Vice President Joe Biden is the chairman of the White House Task Force on the Middle Class, which released its annual report last week that examines the state of the American middle class. The report, which was presented to President Obama on Friday, discusses steps that the Administration is taking to combat the challenges facing the largest socio-economic class in the country: joblessness, childcare costs, care-giving for the elderly or those with disabilities, student loan payments, and retirement security.
Because childcare continues to become more expensive, the proposed fiscal year 2011 budget proposes doubling the Child and Dependant Care Tax Credit for families making under $85,000 a year. Another monetary monopoly for the middle class is elder care, so in addition to the proposed budget increase for the Child Care and Development Fund ($1.6 billion), there are budget boosts aimed at allowing seniors to live in the community for as long as possible. Also garnering a lot of attention is the strengthening to the Income-Based Repayment plan for student loans and the requirement that companies that do not already offer a retirement plan to implement a payroll-deduction IRA for any interested employees.

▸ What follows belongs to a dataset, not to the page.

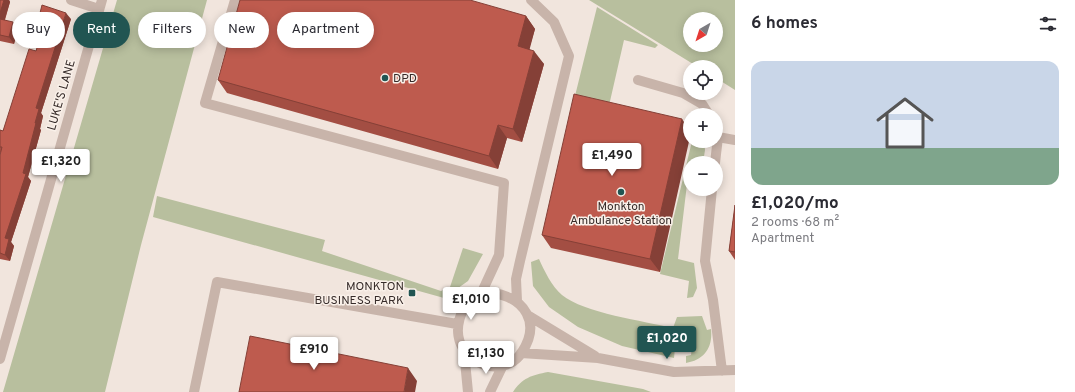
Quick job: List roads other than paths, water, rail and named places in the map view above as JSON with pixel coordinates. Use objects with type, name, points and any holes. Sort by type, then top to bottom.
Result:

Leading policy experts and advocates from across the country—and sector lines—have shown support for the new proposals. Letters arrived at the White House to commend the amendments backing student loan reform, helping families with high child-care costs, enhancing retirement security, and supporting family caregivers. In conjunction with the Small Business Agenda and the Commission on Fiscal Responsibility and Reform, the Administration has made it priority clear—to ensure that the Middle Class comes out of the recession stronger than when it began.
The Task Force
The Task Force includes top-level Administration agencies, like the Secretaries of Labor, Health and Human Services, Education, Energy, the Treasury, Commerce, Housing and Urban Development, Transportation, and Agriculture. The Directors of the National Economic Council, the Office of Management and Budget, and the Domestic Policy Council; the Chair of the Council of Economic Advisers; and the Administrator of the Environmental Protection Agency are also members of the Task Force. Combined, these experts in their various fields intend to enhance the quality of life for the American middle class, from childhood to retirement, and to restore faith in the issues that are critical to its members’ everyday lives and aspirations.